Render every line of the entries below as a numbered list, leaving out the blank lines and keeping the text of each line unchanged.

+ + + + + + +

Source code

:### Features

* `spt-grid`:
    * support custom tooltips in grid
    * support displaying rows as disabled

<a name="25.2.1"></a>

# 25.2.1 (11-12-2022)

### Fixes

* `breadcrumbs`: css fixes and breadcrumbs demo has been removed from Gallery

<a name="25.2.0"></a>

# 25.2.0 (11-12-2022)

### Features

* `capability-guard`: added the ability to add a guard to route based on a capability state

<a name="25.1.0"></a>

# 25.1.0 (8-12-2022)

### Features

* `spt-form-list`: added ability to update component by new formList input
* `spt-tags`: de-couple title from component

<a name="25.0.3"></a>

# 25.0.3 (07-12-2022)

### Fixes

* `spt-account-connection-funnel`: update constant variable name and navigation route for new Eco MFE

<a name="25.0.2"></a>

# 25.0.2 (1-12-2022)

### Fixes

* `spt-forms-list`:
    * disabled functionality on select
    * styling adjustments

+ + + + + + +

◆ Response to this task
1. Source code
2. :### Features
3. * `spt-grid`:
4.     * support custom tooltips in grid
5.     * support displaying rows as disabled
6. <a name="25.2.1"></a>
7. # 25.2.1 (11-12-2022)
8. ### Fixes
9. * `breadcrumbs`: css fixes and breadcrumbs demo has been removed from Gallery
10. <a name="25.2.0"></a>
11. # 25.2.0 (11-12-2022)
12. ### Features
13. * `capability-guard`: added the ability to add a guard to route based on a capability state
14. <a name="25.1.0"></a>
15. # 25.1.0 (8-12-2022)
16. ### Features
17. * `spt-form-list`: added ability to update component by new formList input
18. * `spt-tags`: de-couple title from component
19. <a name="25.0.3"></a>
20. # 25.0.3 (07-12-2022)
21. ### Fixes
22. * `spt-account-connection-funnel`: update constant variable name and navigation route for new Eco MFE
23. <a name="25.0.2"></a>
24. # 25.0.2 (1-12-2022)
25. ### Fixes
26. * `spt-forms-list`:
27.     * disabled functionality on select
28.     * styling adjustments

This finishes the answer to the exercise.